= Domenico Oppedisano =

Italian mob boss

Domenico Oppedisano (Rosarno, 5 December 1930) is an Italian criminal and a member of the 'Ndrangheta, a Mafia-type organisation in Calabria. He is based in Rosarno.

==Capo crimine==
In August 2009 he was appointed capo crimine, the ceremonial head of the 'Ndrangheta, at a marriage of two children of bosses attended by 2,000 people. The marriage was between Elisa Pelle – the daughter of Giuseppe Pelle and granddaughter of Antonio Pelle "Gambazza", the former capo crimine from San Luca who died a few months later of natural causes – and Giuseppe Barbaro, the scion of the eponymous Barbaro 'ndrina from Platì.

Oppedisano assumed power at a banquet held at the Sanctuary of Our Lady of Polsi in September that year. In a conversation wiretapped by the police he talked of 1,000 affiliates attending the meeting.

In July 2010, Italian police arrested Oppedisano, 80 years old at the time, in a major crackdown on the 'Ndrangheta dubbed Operation Crimine, seizing assets worth millions of euros and arresting 304 people, after a nationwide two-year investigation.

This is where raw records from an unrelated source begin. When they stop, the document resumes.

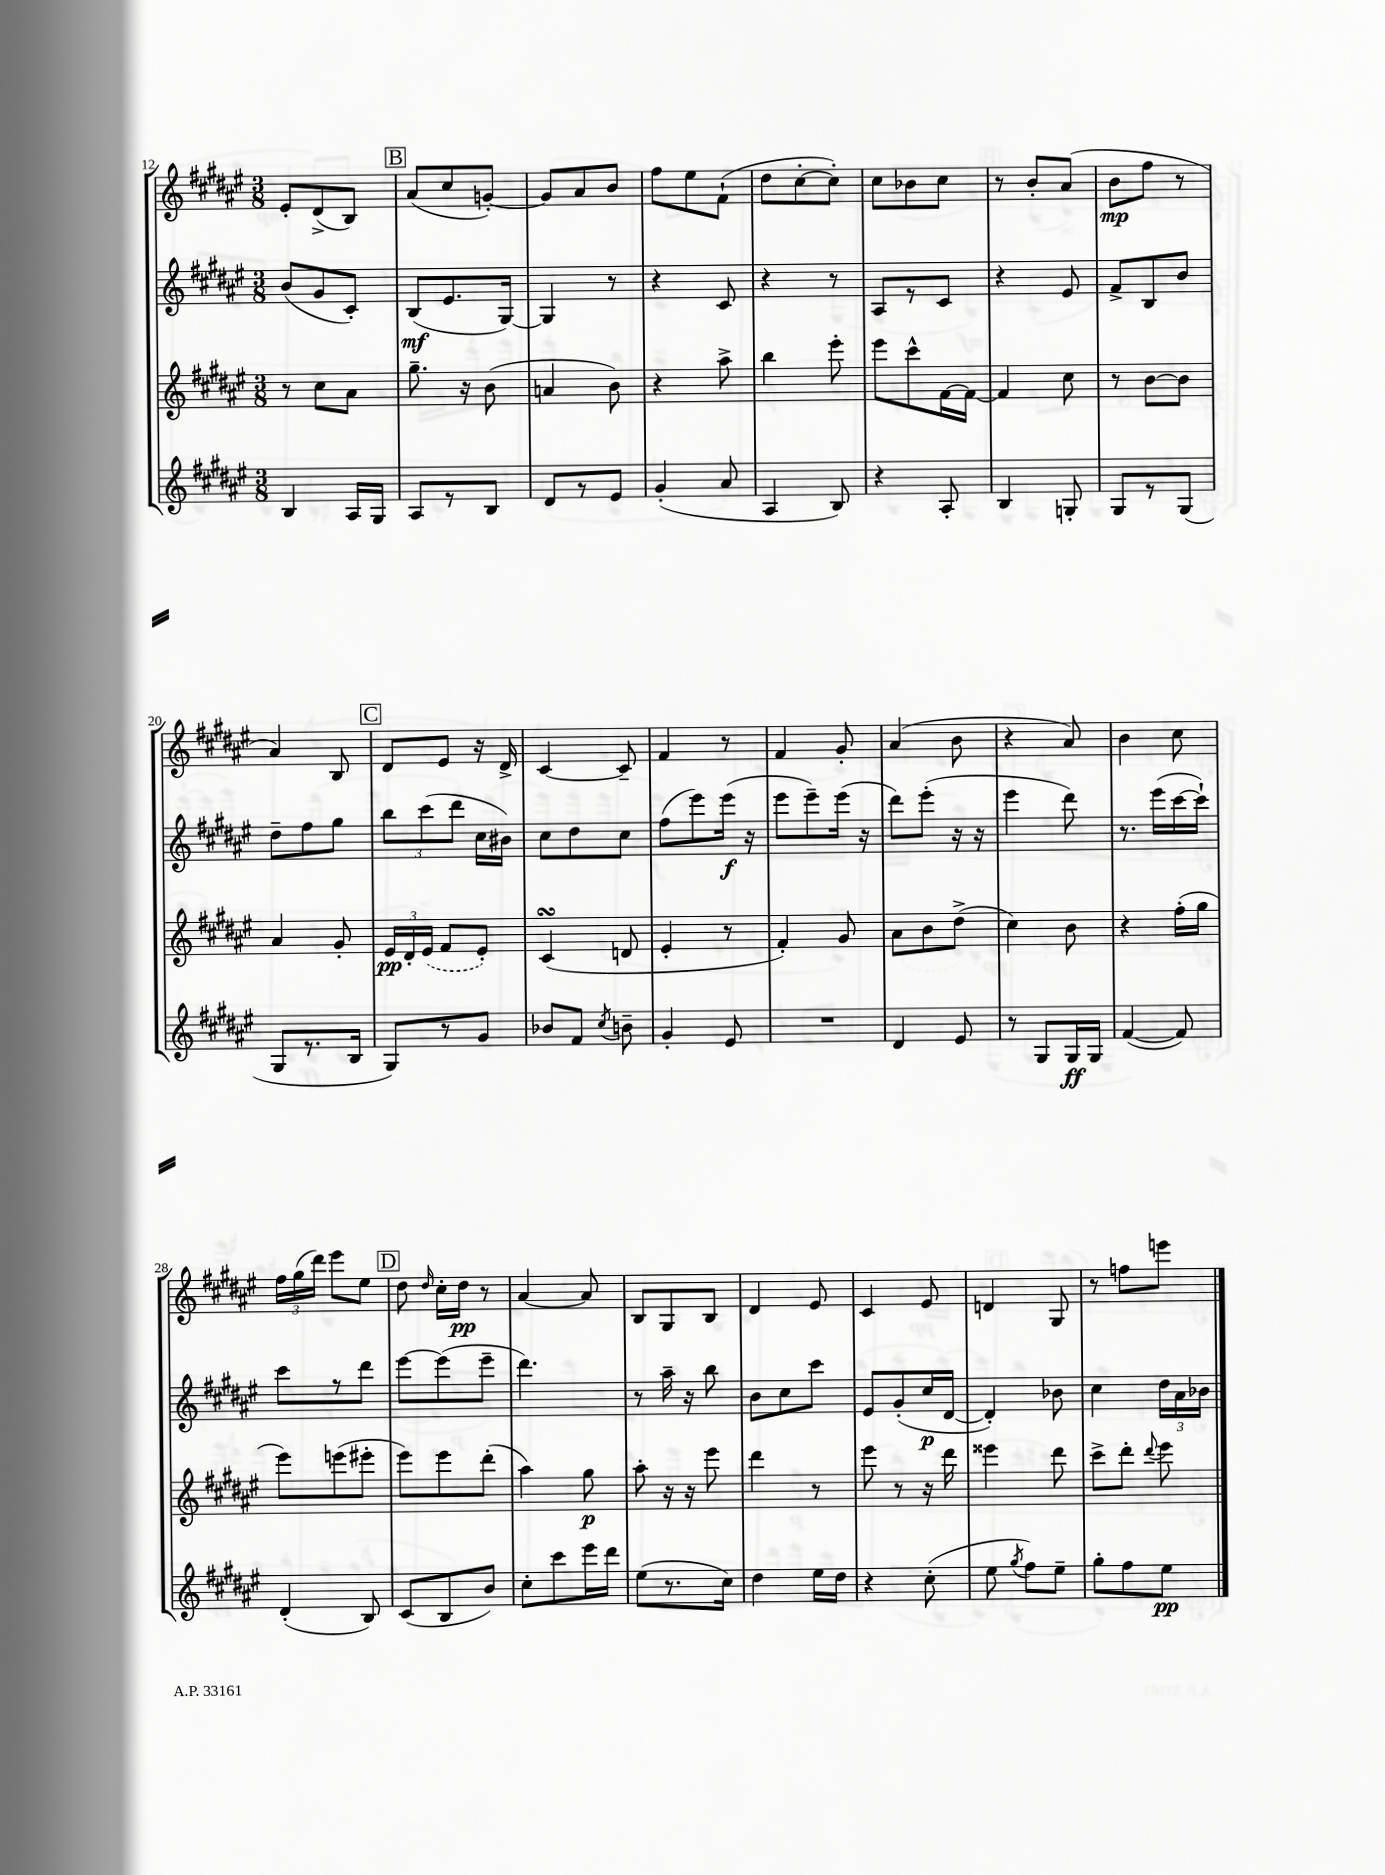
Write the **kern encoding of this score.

**kern	**kern	**kern	**kern
*staff4	*staff3	*staff2	*staff1
*clefG2	*clefG2	*clefG2	*clefG2
*k[f#c#g#d#a#e#]	*k[f#c#g#d#a#e#]	*k[f#c#g#d#a#e#]	*k[f#c#g#d#a#e#]
*M3/8	*M3/8	*M3/8	*M3/8
4B/	8r	(8b/L	8e#'/L
.	8cc#\L	8g#/	(8d#^/
16A#/LL	8a#\J	8c#'/J)	8B/J)
16G#/JJ	.	.	.
=	=	=	=
8A#/L	8.gg#~\	(8B/L	(8a#/L
8r	.	8.e#/	8cc#/
.	16r	.	.
8B/J	(8b\	.	[8g'/J)
.	.	[16G#/Jk)	.
=	=	=	=
8d#/L	4a/	4G#/]	8g/]L
8r	.	.	8a#/
8e#/J	8b\)	8r	8b/J
=	=	=	=
(4g#'/	4r	4r	8ff#\L
.	.	.	8ee#\
8a#/	8aa#^\	8c#/	(8f#`\J
=	=	=	=
4A#/	4bb\	4r	8dd#\L
.	.	.	[8cc#'\
8B/)	8eee#'\	8r	8cc#'\]J)
=	=	=	=
4r	8eee#\L	8A#/L	8cc#\L
.	8ccc#^^\	8r	8b-\
8A#'/	[16f#\L	8c#/J	8cc#\J
.	16f#\_JJ	.	.
=	=	=	=
4B/	4f#/]	4r	8r
.	.	.	8b'/L
8G'/	8cc#\	8e#/	(8a#/J
=	=	=	=
8G#/L	8r	8f#^/L	8b\L
8r	[8b\L	8B/	8ff#\J
(8G#/J	8b\]J	8b/J	8r
=	=	=	=
8G#/L	4a#/	8dd#~\L	4a#/)
8.r	.	8ff#\	.
.	8g#'/	8gg#\J	8B/
16B/Jk	.	.	.
=	=	=	=
8G#/L)	24e#/LL	12bb\L	8d#/L
.	24d#'/	.	.
.	(24e#/JJ	(12ccc#\	.
8r	8f#/L	.	8e#/J
.	.	12ddd#\J	.
8g#/J	8e#'/J)	16cc#\LL	16r
.	.	16b#\JJ)	16d#^/
=	=	=	=
8b-/L	(4c#/	8cc#\L	[4c#/
8f#/J	.	8dd#\	.
8qcc#/	.	.	.
8b~\	8d/	8cc#\J	8c#~/]
=	=	=	=
4g#'/	4e#'/	(8ff#\L	4f#/
.	.	8eee#\)	.
8e#/	8r	(16eee#\Jk	8r
.	.	16r	.
=	=	=	=
4.r	4f#'/)	8eee#\L	4f#/
.	.	8eee#~\)	.
.	8g#/	(16eee#\Jk	8g#'/
.	.	16r	.
=	=	=	=
4d#/	8a#\L	8ddd#\L)	(4a#/
.	8b\	(8eee#'\J	.
8e#/	(8dd#^\J	16r	8b\
.	.	16r	.
=	=	=	=
8r	4cc#\)	4eee#\	4r
8G#/L	.	.	.
16G#/L	8b\	8ddd#\)	8a#/)
16G#/JJ	.	.	.
=	=	=	=
([4f#/	4r	8.r	4b\
.	.	(16eee#\LL	.
8f#/])	(16ff#'\LL	[16ccc#\	8cc#\
.	16gg#\JJ	16ccc#`\]JJ)	.
=	=	=	=
(4d#'/	8eee#\L)	8ccc#\L	24ff#\LL
.	.	.	(24gg#\
.	.	.	24ddd#\JJ)
.	(8eee\	8r	8eee#\L
8B/)	8eee#'\J	8ddd#\J	8ee#\J
=	=	=	=
(8c#/L	8eee#\L)	[8eee#\L	8dd#\
.	.	.	16qqdd#/
8B/	8eee#\	(8eee#\]	16cc#'\LL
.	.	.	16dd#\JJ
8b/J)	(8ddd#'\J	8eee#~\J	8r
=	=	=	=
8cc#'\L	4aa#\)	4.ddd#\)	[4a#/
8ccc#\	.	.	.
16eee#\L	8gg#\	.	8a#/]
16ddd#\JJ	.	.	.
=	=	=	=
(8ee#\L	8aa#'\	8r	8B/L
8.r	16r	16aa#~\	8G#/
.	16r	16r	.
.	8eee#\	8bb\	8B/J
16cc#\Jk)	.	.	.
=	=	=	=
4dd#\	4ddd#\	8b\L	4d#/
.	.	8cc#\	.
16ee#\LL	8r	8ccc#\J	8e#/
16dd#\JJ	.	.	.
=	=	=	=
4r	8eee#\	8e#/L	4c#/
.	8r	(8g#'/	.
(8cc#'\	16r	16cc#/L	8e#/
.	16ddd#\	[16d#/JJ	.
=	=	=	=
8ee#\	4eee##\	4d#'/])	4d/
8qgg#/	.	.	.
8ff#\L)	.	.	.
8ee#~\J	8ddd#\	8b-\	8G#/
=	=	=	=
8gg#'\L	8ccc#^\L	4cc#\	8r
8ff#\	8ddd#'\J	.	8ff\L
.	8qqddd#/	.	.
8ee#\J	8eee#\	24dd#\LL	8eee\J
.	.	24a#\	.
.	.	24b-\JJ	.
==	==	==	==
*-	*-	*-	*-
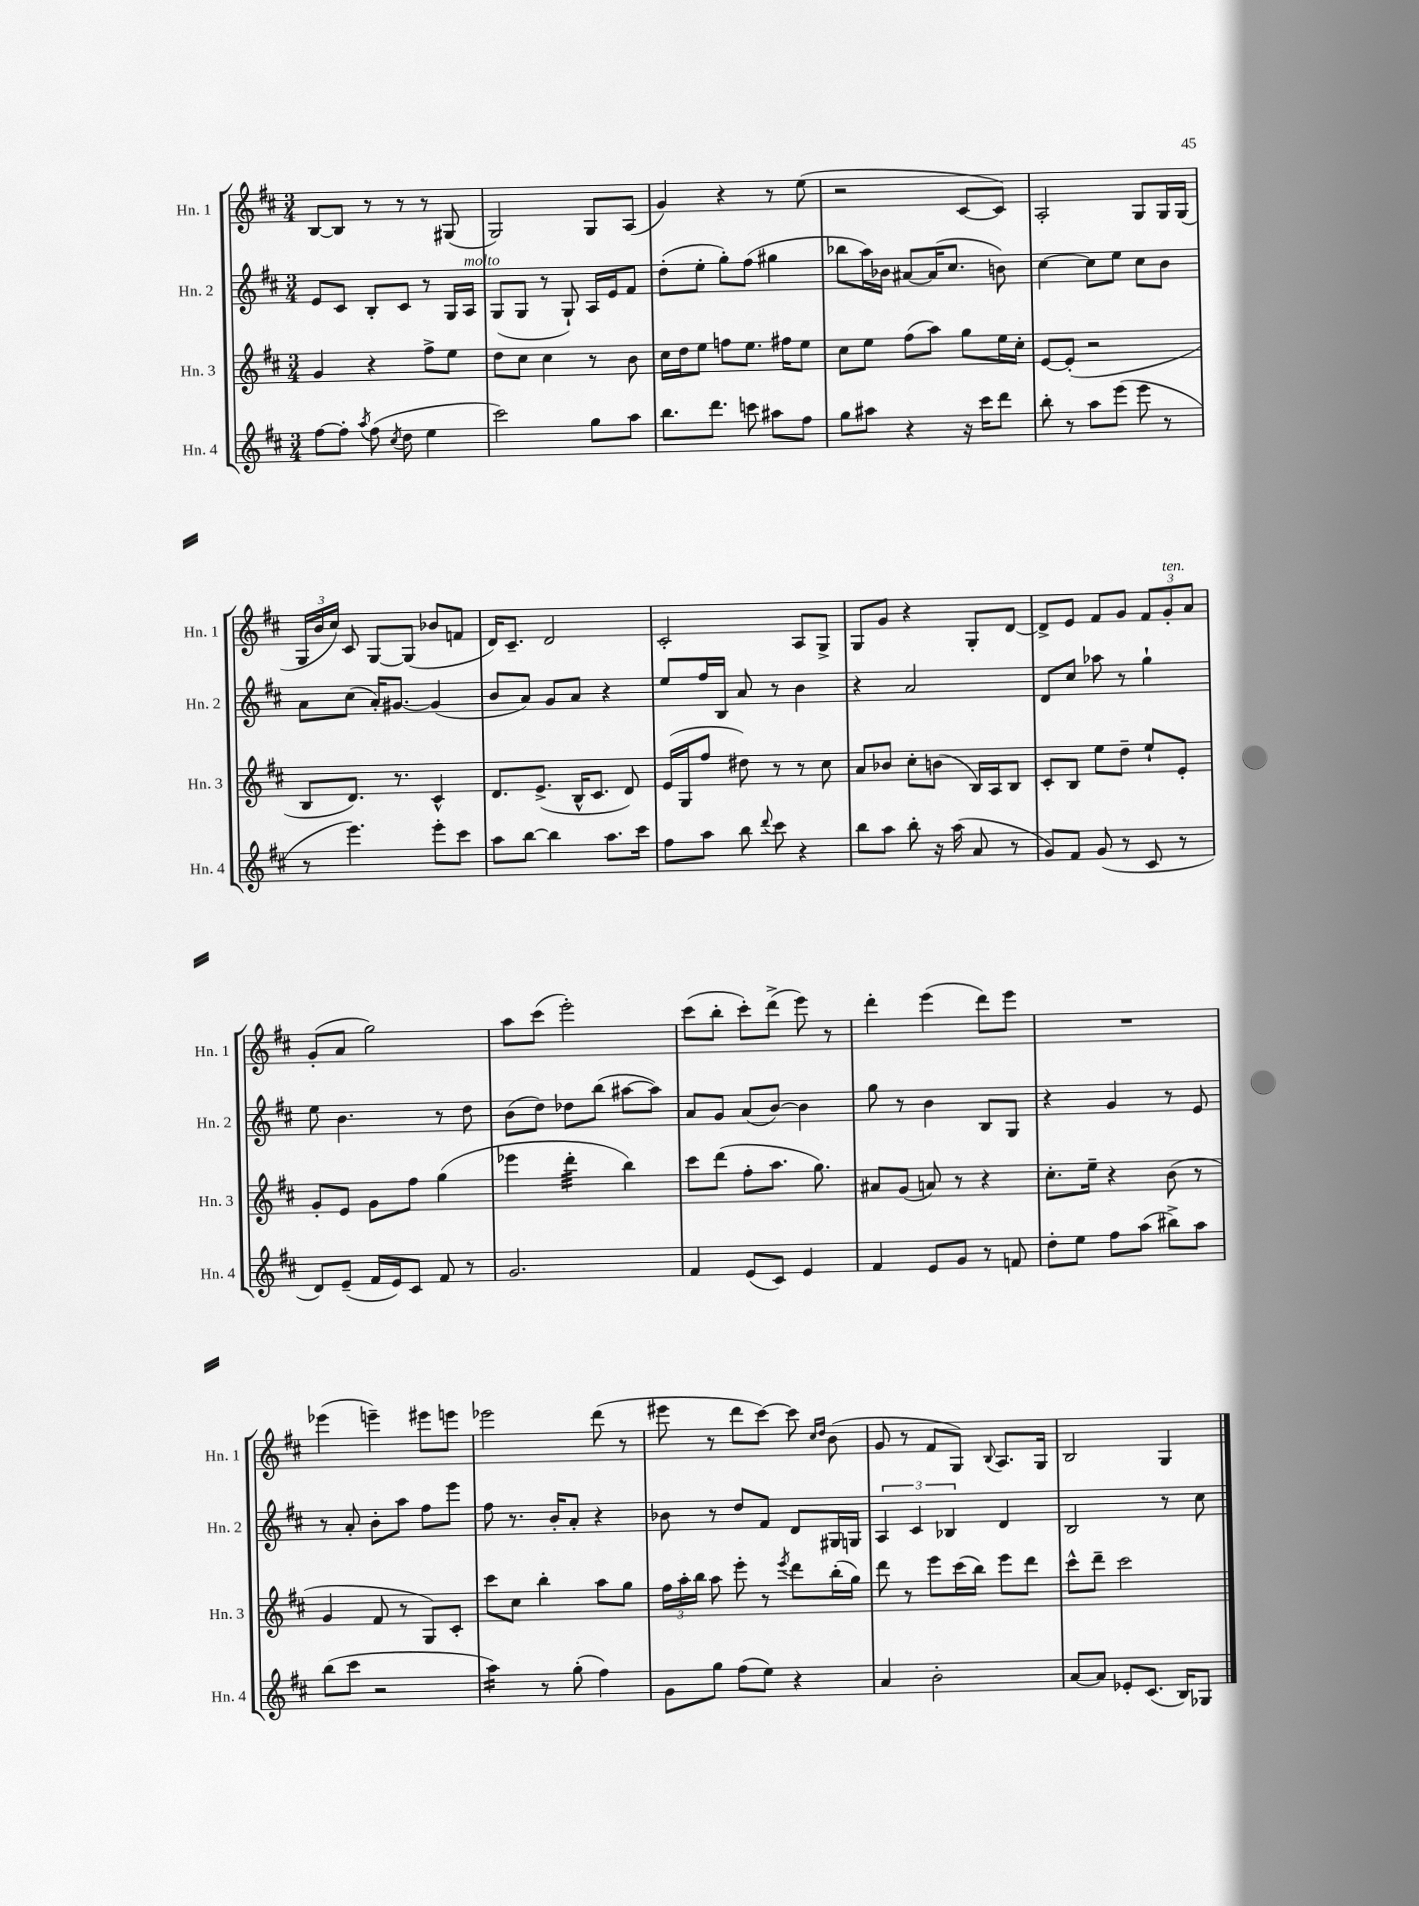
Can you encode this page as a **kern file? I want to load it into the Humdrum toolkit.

**kern	**kern	**kern	**kern
*staff4	*staff3	*staff2	*staff1
*clefG2	*clefG2	*clefG2	*clefG2
*k[f#c#]	*k[f#c#]	*k[f#c#]	*k[f#c#]
*M3/4	*M3/4	*M3/4	*M3/4
[8ff#	4g	8e	[8B
8ff#']	.	8c#	8B]
8qaa	.	.	.
(8ff#	4r	8B'	8r
8qcc#	.	.	.
8dd	.	8c#	8r
4ee	8ff#^	8r	8r
.	8ee	16G	(8G#
.	.	16A	.
=	=	=	=
2ccc#)	8dd	(8G	2G)
.	8cc#	8G	.
.	4cc#	8r	.
.	.	8G`)	.
8gg	8r	16A	8G
.	.	16e	.
8aa	8b	8f#	(8A
=	=	=	=
8.bb	16cc#	(8dd'	4g)
.	16dd	.	.
.	8ee	8ee'	.
8.ddd	.	.	.
.	8ff	8gg')	4r
8ccc	8.ee	(8ff#	.
8aa#	.	4gg#	8r
.	16ff#	.	.
8ff#	8ee	.	(8ee
=	=	=	=
8gg	8cc#	8bb-	2r
8aa#	8ee	16aa)	.
.	.	16b-	.
4r	(8ff#	[8a#	.
.	8aa)	(16a#]	.
.	.	8.cc#	.
16r	8gg	.	[8c#
16ccc#	.	.	.
8ddd	16ee	8b)	8c#])
.	16cc#'	.	.
=	=	=	=
8bb'	[8e	[4cc#	2A'
8r	(8e']	.	.
8aa	2r	8cc#]	.
(8eee	.	8ee	.
8eee	.	8cc#	8G
8r	.	8b	16G
.	.	.	(16G
=	=	=	=
8r	8B	8a	24G
.	.	.	24b
.	.	.	24cc#)
4.eee)	8.d)	(8cc#	8c#
.	.	16a')	[8G
.	8.r	[8.g#	.
.	.	.	(8G]
8eee'	4c#^^	(4g#]	8b-
8ccc#	.	.	8f
=	=	=	=
8aa	8.d	8b	16d)
.	.	.	8.c#~
[8bb	.	8a)	.
.	(8.e^	.	.
4bb]	.	8g	2d
.	16B^^	8a	.
.	8.c#	.	.
8.aa	.	4r	.
.	8d)	.	.
16ccc#	.	.	.
=	=	=	=
8ff#	(16e	8ee	2c#'
.	16G	.	.
8aa	8ff#	16ff#	.
.	.	16B	.
8bb	8dd#)	8a	.
8qqddd	.	.	.
8ccc#	8r	8r	.
4r	8r	4b	8A
.	8cc#	.	8G^
=	=	=	=
8bb	8a	4r	8G
8aa	8b-	.	8g
8bb'	8cc#'	2a	4r
16r	(8b	.	.
(16aa	.	.	.
8a	16B)	.	8G'
.	16A	.	.
8r	8B	.	[8d
=	=	=	=
8g)	8c#'	8d	8d^]
8f#	8B	8cc#	8e
(8g	8ee	8aa-	8f#
8r	8dd~	8r	8g
8c#	8ee`	4gg`	12f#
.	.	.	12g'
8r	8e'	.	.
.	.	.	12a
=	=	=	=
8d)	8g'	8ee	(8g'
(8e~	8e	4.b	8a
16f#	8g	.	2gg)
16e)	.	.	.
8c#	8ff#	.	.
8f#	(4gg	8r	.
8r	.	8dd	.
=	=	=	=
2.g	4eee-	(8b	8aa
.	.	8dd)	(8ccc#
.	4ddd'	8dd-	2eee')
.	.	(8bb	.
.	4bb)	[8aa#	.
.	.	8aa#])	.
=	=	=	=
4f#	8ccc#	8a	(8ccc#
.	(8ddd	8g	8bb'
(8e	8ff#'	(8a	8ccc#')
8c#)	8.aa	[8b)	(8ddd^
4e	.	4b]	8eee)
.	8.gg)	.	.
.	.	.	8r
=	=	=	=
4f#	8a#	8gg	4ddd'
.	(8g	8r	.
8e	8a)	4b	(4eee
8g	8r	.	.
8r	4r	8B	8ddd)
8f	.	8G	8eee
=	=	=	=
8dd'	8.cc#'	4r	2.r
8ee	.	.	.
.	16ee~	.	.
8ff#	4r	4g	.
(8aa	.	.	.
8bb#^)	(8b	8r	.
8aa	8r	8e	.
=	=	=	=
(8bb	4g	8r	(4eee-
8ccc#	.	8a'	.
2r	8f#	8b'	4eee~)
.	8r	8aa	.
.	8G)	8ff#	8eee#
.	8c#'	8eee	8eee
=	=	=	=
4aa)	8ccc#	8ff#	2eee-
.	8cc#	8.r	.
8r	4bb'	.	.
.	.	16b'	.
(8gg'	.	8a'	.
4ff#)	8aa	4r	(8ddd
.	8gg	.	8r
=	=	=	=
8g	24ff#	8b-	8eee#
.	24aa'	.	.
.	24bb	.	.
8gg	8aa	8r	8r
(8ff#	8eee'	8dd	8ddd
8ee)	8r	8f#	[8ccc#)
.	8qeee	.	.
4r	8ddd	8d	8ccc#]
.	.	.	16qqcc#
.	.	.	16qqdd
.	(16bb'	16G#	(8b
.	16gg)	16G	.
=	=	=	=
4a	8ddd	6A	8g
.	8r	.	8r
.	.	6c#	.
2b'	8eee	.	8f#
.	.	6B-	.
.	(16ccc#	.	8G)
.	16bb)	.	.
.	.	.	8qqB
.	8eee	4d	8.A
.	8ddd	.	.
.	.	.	16G
=	=	=	=
[8a	8ccc#^^	2B	2B
8a]	8ddd~	.	.
8e-'	2ccc#	.	.
(8.c#	.	.	.
.	.	8r	4G
16B)	.	.	.
8G-	.	8cc#	.
==	==	==	==
*-	*-	*-	*-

According to the police, Oppedisano was "the reference point for the entire organisation". He brokered peace among factions in Calabria and divided public works contracts in northern Italy, in particular related to the Expo 2015 in Milan. Wiretaps revealed him to be a consensus seeker. "For the love of God, when you make a proposal, you listen to the others to see what they think," he typically told a 'Ndrangheta affiliate.

==Unknown to police==
Until the start of the investigation in 2008, Oppedisano had been relatively unknown to police. The nominal head of the 'Ndrangheta drove around the town of Rosarno in a humble three-wheeled van, delivering produce from his orchard at the local market. According to police investigations the power behind Oppedisano was Vincenzo Pesce, the head of the Pesce 'ndrina in Rosarno.

The election of Oppedisano had not been easy. Giuseppe Pelle aspired to replace his ailing father Antonio Gambazza Pelle as capo crimine and keep the title in San Luca at the risk of triggering a conflict between clans. However, Vincenzo Pesce felt that the nomination of Pelle would distort the equilibrium in the 'Ndrangheta and threatened to form a separate organization taking some 30 locali – local 'Ndrangheta organisations – with him. As a result, Oppedisano became the capo crimine instead of Pelle.

On 8 March 2012 Oppedisano was sentenced to 10 years. The sentence followed a trial in the provincial capital of Reggio Calabria in which more than 90 'Ndrangheta members were also jailed and 34 acquitted. Many were convicted of Mafia association. Prosecutor Nicola Gratteri had called on Oppedisano to be jailed for 20 years.